Crystal pays Jason a visit to his sickbed, tells him that he’s being “reborn,” and pops him a dose of Mexican Viagra. Please, does she know who she’s dealing with? Guess the meds do the trick, because before we know it, Crystal’s jumping Jason’s bones and crying out “Thank you Ghost Daddy,” while all her inbred sisters are licking their chops. Whatever, if we were trying to propagate our cat family, we’d choose Jason to be the Ghost Daddy, no question.
Meanwhile, Andy is desperately trying to get a hold of Jason, and he ends up taking a hit of V in his car and almost getting caught by Sam. Andy’s so blazed that he almost pops a bullet in Sam’s pretty head, but thankfully he ends up peeling out of Merlotte’s in his car. We’re officially worried about this po-po.
Be My, Be My Baby (Doll)
Jessica shows up at Bill’s door to get some relationship advice (you know how Bill loves to girl talk) and she tells him all about cheating on Hoyt. Don’t you love it when your dad gives you words of wisdom about hooking up with randoms in bathroom stalls? Bonding moment!
Bill advises Jessica to tell Hoyt the truth, so she heads home to confront her man, who’s hanging in the living room clutching the creepy bald doll who won’t leave their house even though they’ve thrown it away a bunch of times. It’s like, take a hint, doll. When Jess tells Hoyt about her infidelity he’s so hurt that he almost cries, and Jess ends up glamouring the pain away. Hope this doesn’t become a pattern!

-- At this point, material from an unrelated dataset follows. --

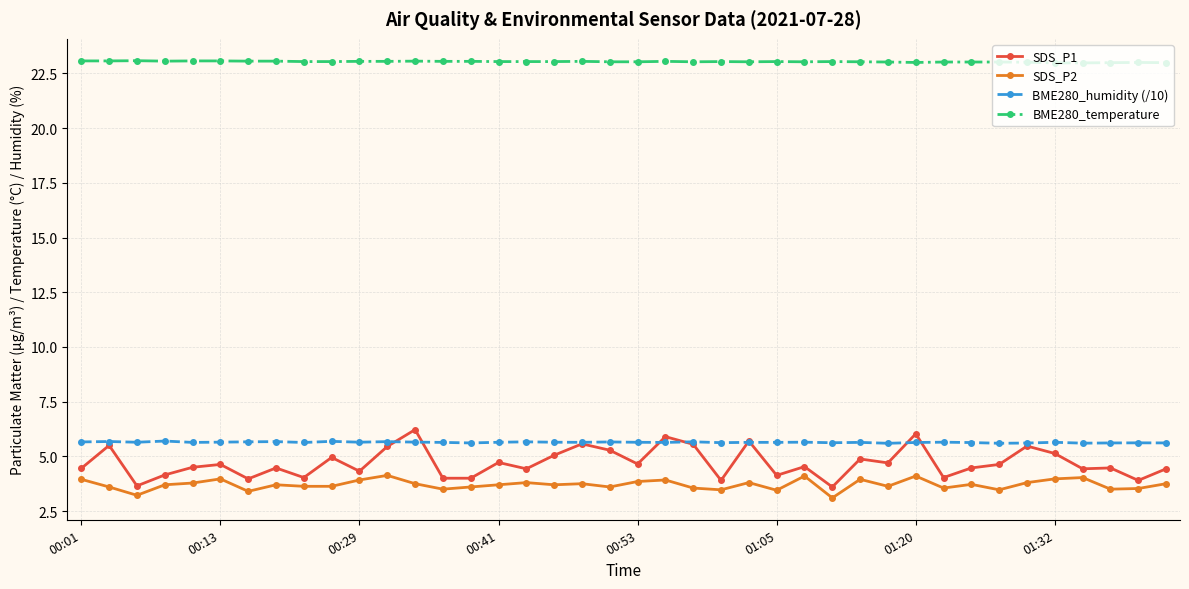

True or false: SDS_P2 has more than 2 points higher than both neighbors.

True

Meanwhile, Bill goes on a friendly date with Portia Bellefleur, who proposes that they start sleeping together. Bill’s up for the idea, but he makes it very clear that he can never love her. That’s right, Portia: BILL’S HEART IS TAKEN. Portia and Bill do the nasty, but Bill has no interest in biting her. Well, at least he has some standards.
The next day at Merlotte’s, Jessica pretends her doll friend is a family heirloom, and gives it to Arlene’s baby as a gift. Two evil babies playing together? What could be cuter!

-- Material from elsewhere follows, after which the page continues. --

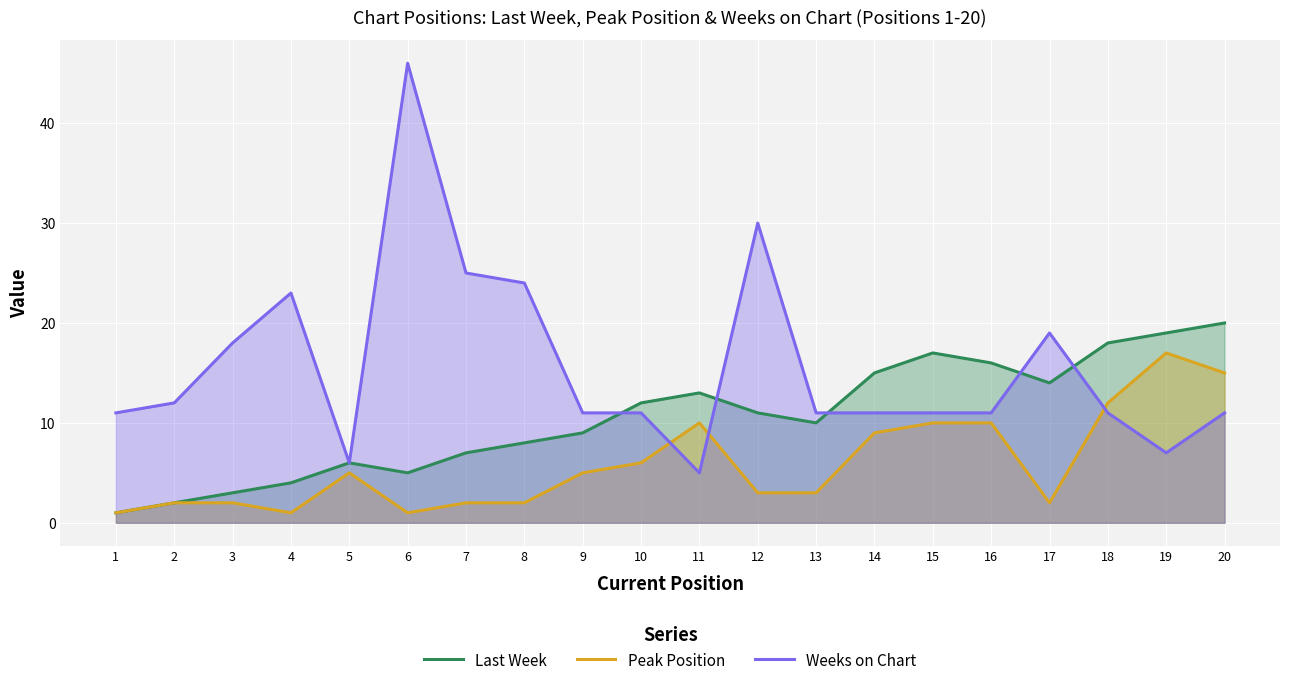

Which has a higher value, 12 or 15?

15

Speaking of Merlotte’s, things are not going well between Sam and Tommy. Tommy has a major mother-love connection going on with Maxine Fortenberry, and they’re about two more reading lessons away from making out (she wishes). While Maxine and Tommy are watching doll infomercials together, a salesman stops by to offer $10,000 per acre for Maxine’s land for natural gas use. Cha-ching! Tommy pretends to be Maxine’s son, and concocts an evil plan to buy her house and then sell it for profit.
Tommy swings by Merlotte’s to try to get Sam to go in on the scam with him, but obviously Sam rejects him. He might be willing to shoot his own brother in the leg, but cross Mama Fortenberry? Puh-leez, he’s not a total noobie.
Marnie’s coven is flipping their Ouija boards over Eric’s surprise visit, but Marnie claims that she doesn’t know how she cast such a crazy spell on him. Hah! If she’s so innocent, why does she start chanting to herself in her weird little seance room the second she’s alone? It looks like Marnie wants to get possessed again, and she goes about it by slitting her wrists and draining her blood into a goblet in the hopes that the her witch inhabitor will be all, “Mmmm, a goblet full of blood? Delish!”
Over at Merlotte’s, Tara and Jesus stop by to check up on Lafayette and his braided mohawk, but Tara gets distracted by flirting with Sam and doesn’t notice when Lala sneaks out to Fangtasia to beg for Eric’s mercy. Tara and Jay-Z show up right before Pam has a chance to strangle Lala with his own corn rows, and they make a deal to deliver Marnie to Pam in exchange for her leaving them alone. Of course if they fail, Pam will "eat, f**k and kill" all three of them.